Why it matters: Chicken is American consumers' favorite — and typically cheapest — source of meat.
Driving the news: The U.S. government and several state governments, including North Carolina's, sued the company Agri Stats in federal court in 2023, alleging it helped the broiler chicken industry collude to coordinate prices and production.
- The U.S. Department of Justice alleges Agri Stats collected data from chicken producers, sold industry reports back to them, and withheld comparable information from buyers, which the DOJ says was anticompetitive and harmful to consumers.

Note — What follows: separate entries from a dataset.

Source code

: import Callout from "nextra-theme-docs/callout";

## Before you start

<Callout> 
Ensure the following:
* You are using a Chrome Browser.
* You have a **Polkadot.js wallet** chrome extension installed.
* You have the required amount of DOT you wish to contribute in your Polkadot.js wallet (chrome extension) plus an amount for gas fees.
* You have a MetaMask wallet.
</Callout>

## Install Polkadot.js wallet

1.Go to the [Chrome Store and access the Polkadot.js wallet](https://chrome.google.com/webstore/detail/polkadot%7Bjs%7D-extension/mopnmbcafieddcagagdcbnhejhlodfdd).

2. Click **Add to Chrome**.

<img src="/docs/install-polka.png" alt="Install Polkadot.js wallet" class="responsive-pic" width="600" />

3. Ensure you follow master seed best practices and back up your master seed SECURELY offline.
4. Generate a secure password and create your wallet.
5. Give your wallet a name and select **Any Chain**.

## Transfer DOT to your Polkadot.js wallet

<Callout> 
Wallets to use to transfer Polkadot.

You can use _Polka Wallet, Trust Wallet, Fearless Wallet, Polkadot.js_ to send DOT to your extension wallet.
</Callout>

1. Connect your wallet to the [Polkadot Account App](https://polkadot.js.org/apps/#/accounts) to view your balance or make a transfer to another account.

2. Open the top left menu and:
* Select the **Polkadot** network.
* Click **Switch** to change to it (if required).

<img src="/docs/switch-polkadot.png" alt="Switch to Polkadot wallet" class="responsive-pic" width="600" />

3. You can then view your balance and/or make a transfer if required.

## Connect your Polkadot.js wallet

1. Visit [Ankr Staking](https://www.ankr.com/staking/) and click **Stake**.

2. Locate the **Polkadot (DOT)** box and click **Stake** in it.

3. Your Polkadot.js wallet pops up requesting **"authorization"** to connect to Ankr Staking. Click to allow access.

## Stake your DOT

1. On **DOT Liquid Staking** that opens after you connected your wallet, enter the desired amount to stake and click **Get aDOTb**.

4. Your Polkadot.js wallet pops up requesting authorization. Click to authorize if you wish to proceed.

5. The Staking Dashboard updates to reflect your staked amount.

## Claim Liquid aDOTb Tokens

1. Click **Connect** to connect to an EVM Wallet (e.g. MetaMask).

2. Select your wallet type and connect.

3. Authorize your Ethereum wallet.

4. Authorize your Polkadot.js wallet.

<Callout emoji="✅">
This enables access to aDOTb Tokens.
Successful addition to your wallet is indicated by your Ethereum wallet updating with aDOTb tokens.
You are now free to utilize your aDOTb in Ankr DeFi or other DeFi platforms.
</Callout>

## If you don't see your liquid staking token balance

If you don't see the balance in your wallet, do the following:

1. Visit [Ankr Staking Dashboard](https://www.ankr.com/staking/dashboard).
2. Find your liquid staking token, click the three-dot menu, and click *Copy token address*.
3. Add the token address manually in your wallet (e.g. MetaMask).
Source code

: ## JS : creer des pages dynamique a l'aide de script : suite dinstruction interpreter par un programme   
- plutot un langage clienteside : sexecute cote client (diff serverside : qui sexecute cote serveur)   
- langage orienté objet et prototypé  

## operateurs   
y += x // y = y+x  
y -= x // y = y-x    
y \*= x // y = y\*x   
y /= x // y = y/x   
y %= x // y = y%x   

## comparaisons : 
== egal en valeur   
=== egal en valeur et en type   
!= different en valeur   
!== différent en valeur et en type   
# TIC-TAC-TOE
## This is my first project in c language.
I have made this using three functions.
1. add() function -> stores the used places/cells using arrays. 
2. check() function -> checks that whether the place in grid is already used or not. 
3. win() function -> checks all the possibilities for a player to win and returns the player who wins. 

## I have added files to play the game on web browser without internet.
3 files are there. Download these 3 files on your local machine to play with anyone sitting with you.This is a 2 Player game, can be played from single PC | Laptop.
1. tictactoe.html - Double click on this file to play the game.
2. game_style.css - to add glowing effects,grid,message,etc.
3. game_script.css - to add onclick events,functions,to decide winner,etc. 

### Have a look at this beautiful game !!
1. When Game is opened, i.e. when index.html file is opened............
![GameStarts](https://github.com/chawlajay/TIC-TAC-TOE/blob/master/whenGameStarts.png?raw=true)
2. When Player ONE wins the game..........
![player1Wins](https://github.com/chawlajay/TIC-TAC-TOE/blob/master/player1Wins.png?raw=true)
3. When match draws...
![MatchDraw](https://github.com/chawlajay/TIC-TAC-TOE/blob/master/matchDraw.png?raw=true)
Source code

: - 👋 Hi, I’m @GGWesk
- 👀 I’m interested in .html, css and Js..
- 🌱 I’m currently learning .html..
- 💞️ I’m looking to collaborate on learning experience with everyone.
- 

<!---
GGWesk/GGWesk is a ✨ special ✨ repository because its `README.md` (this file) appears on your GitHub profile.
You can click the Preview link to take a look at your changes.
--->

What they're saying: "It cost all of you a lot of money over a number of years, whether you were buying your food at a grocery store or a restaurant. It was virtually all downstream of this scheme," North Carolina Attorney General Jeff Jackson said last week.
State of play: Poultry is North Carolina's biggest agricultural commodity. Broiler chickens in particular made up more than 40% of the state's farm receipts in 2024, per U.S. Department of Agriculture data.

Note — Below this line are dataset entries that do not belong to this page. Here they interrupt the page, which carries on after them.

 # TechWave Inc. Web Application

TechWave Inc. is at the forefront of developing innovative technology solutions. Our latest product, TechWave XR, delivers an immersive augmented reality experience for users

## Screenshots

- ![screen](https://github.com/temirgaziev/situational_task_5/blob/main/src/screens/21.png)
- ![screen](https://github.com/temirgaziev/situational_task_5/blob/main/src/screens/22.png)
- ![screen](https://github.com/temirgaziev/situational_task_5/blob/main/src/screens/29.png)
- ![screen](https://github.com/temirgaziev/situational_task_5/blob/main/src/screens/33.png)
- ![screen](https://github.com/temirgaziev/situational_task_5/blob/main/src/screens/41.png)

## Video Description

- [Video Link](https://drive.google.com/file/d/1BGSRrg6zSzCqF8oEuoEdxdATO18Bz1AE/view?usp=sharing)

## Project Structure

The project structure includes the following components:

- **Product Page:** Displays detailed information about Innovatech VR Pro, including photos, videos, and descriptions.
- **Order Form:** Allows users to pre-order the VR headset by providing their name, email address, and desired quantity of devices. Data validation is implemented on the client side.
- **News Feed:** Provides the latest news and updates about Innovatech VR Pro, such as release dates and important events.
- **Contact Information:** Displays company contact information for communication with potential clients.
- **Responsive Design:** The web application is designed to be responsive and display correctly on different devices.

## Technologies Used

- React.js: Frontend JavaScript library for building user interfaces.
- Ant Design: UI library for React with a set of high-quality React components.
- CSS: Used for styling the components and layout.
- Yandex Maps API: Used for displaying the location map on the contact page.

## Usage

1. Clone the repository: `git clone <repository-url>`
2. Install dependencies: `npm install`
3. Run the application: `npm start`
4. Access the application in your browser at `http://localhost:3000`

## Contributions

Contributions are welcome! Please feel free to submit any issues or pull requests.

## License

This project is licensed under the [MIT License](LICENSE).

- The state is the nation's biggest producer of broiler chickens, producing more than 7 billion pounds annually, per the North Carolina Poultry Federation.

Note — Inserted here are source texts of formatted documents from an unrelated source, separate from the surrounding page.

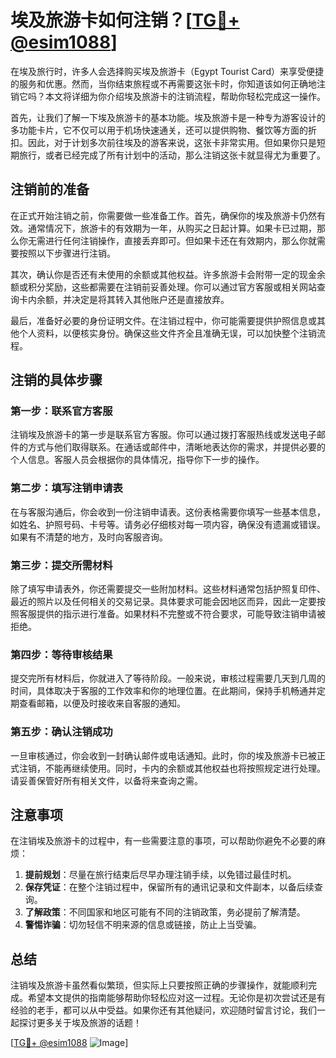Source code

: # 埃及旅游卡如何注销？[[TG💪+ @esim1088](https://t.me/s/esim1088)]

在埃及旅行时，许多人会选择购买埃及旅游卡（Egypt Tourist Card）来享受便捷的服务和优惠。然而，当你结束旅程或不再需要这张卡时，你知道该如何正确地注销它吗？本文将详细为你介绍埃及旅游卡的注销流程，帮助你轻松完成这一操作。

首先，让我们了解一下埃及旅游卡的基本功能。埃及旅游卡是一种专为游客设计的多功能卡片，它不仅可以用于机场快速通关，还可以提供购物、餐饮等方面的折扣。因此，对于计划多次前往埃及的游客来说，这张卡非常实用。但如果你只是短期旅行，或者已经完成了所有计划中的活动，那么注销这张卡就显得尤为重要了。

## 注销前的准备

在正式开始注销之前，你需要做一些准备工作。首先，确保你的埃及旅游卡仍然有效。通常情况下，旅游卡的有效期为一年，从购买之日起计算。如果卡已过期，那么你无需进行任何注销操作，直接丢弃即可。但如果卡还在有效期内，那么你就需要按照以下步骤进行注销。

其次，确认你是否还有未使用的余额或其他权益。许多旅游卡会附带一定的现金余额或积分奖励，这些都需要在注销前妥善处理。你可以通过官方客服或相关网站查询卡内余额，并决定是将其转入其他账户还是直接放弃。

最后，准备好必要的身份证明文件。在注销过程中，你可能需要提供护照信息或其他个人资料，以便核实身份。确保这些文件齐全且准确无误，可以加快整个注销流程。

## 注销的具体步骤

### 第一步：联系官方客服

注销埃及旅游卡的第一步是联系官方客服。你可以通过拨打客服热线或发送电子邮件的方式与他们取得联系。在通话或邮件中，清晰地表达你的需求，并提供必要的个人信息。客服人员会根据你的具体情况，指导你下一步的操作。

### 第二步：填写注销申请表

在与客服沟通后，你会收到一份注销申请表。这份表格需要你填写一些基本信息，如姓名、护照号码、卡号等。请务必仔细核对每一项内容，确保没有遗漏或错误。如果有不清楚的地方，及时向客服咨询。

### 第三步：提交所需材料

除了填写申请表外，你还需要提交一些附加材料。这些材料通常包括护照复印件、最近的照片以及任何相关的交易记录。具体要求可能会因地区而异，因此一定要按照客服提供的指示进行准备。如果材料不完整或不符合要求，可能导致注销申请被拒绝。

### 第四步：等待审核结果

提交完所有材料后，你就进入了等待阶段。一般来说，审核过程需要几天到几周的时间，具体取决于客服的工作效率和你的地理位置。在此期间，保持手机畅通并定期查看邮箱，以便及时接收来自客服的通知。

### 第五步：确认注销成功

一旦审核通过，你会收到一封确认邮件或电话通知。此时，你的埃及旅游卡已被正式注销，不能再继续使用。同时，卡内的余额或其他权益也将按照规定进行处理。请妥善保管好所有相关文件，以备将来查询之需。

## 注意事项

在注销埃及旅游卡的过程中，有一些需要注意的事项，可以帮助你避免不必要的麻烦：

1. **提前规划**：尽量在旅行结束后尽早办理注销手续，以免错过最佳时机。
2. **保存凭证**：在整个注销过程中，保留所有的通讯记录和文件副本，以备后续查询。
3. **了解政策**：不同国家和地区可能有不同的注销政策，务必提前了解清楚。
4. **警惕诈骗**：切勿轻信不明来源的信息或链接，防止上当受骗。

## 总结

注销埃及旅游卡虽然看似繁琐，但实际上只要按照正确的步骤操作，就能顺利完成。希望本文提供的指南能够帮助你轻松应对这一过程。无论你是初次尝试还是有经验的老手，都可以从中受益。如果你还有其他疑问，欢迎随时留言讨论，我们一起探讨更多关于埃及旅游的话题！

[[TG💪+ @esim1088](https://t.me/s/esim1088) ![Image](https://i.postimg.cc/4NQfJmqS/Snipaste-2025-05-13-00-14-12.png)]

How it works: Broiler chicken production is highly vertically integrated, with most major players operating their own hatcheries, feed mills, processing plants and transportation divisions, but contracting out the chicken-raising to independent farmers, says Tomislav Vukina, a professor of agricultural and resource economics at NC State.
- 90% of broiler chickens are raised within 60 miles of the processing plant, according to research cited in a 2023 USDA report on concentration and competition in agribusiness.
- "This market is very regional because live animals cannot travel large distances," Vukina says. After the slaughterhouse, the chicken can be shipped anywhere.
By the numbers: Chicken consumption will exceed 102 pounds per person this year, according to USDA projections.
- That's up more than 30 pounds per person in 30 years, data shows. Red meat consumption dropped in that time frame.
- Vukina says it's hard to tell if chicken being cheaper than beef and pork drove that change or if health and consumer preferences simply changed. "It's like a chicken-or-egg problem," he says. "I think it's a little bit of both."
Zoom in: The proposed settlement reached this month would change how Agri Stats shares data, giving producers less "visibility into their rivals' operations" and giving others the ability to purchase the information, according to the DOJ.
The other side: Agri Stats president Eric Scholer released a statement saying the company is "pleased to put this case … behind us" and arguing that its reports have helped companies grow and become leaner, benefitting consumers.
- Scholer said the only way chicken producers "can continue to keep prices low for consumers and remain in business is to make their operations as efficient as possible, and Agri Stats helps them to do exactly that."
What's next: A federal judge must approve the settlement for it to take effect.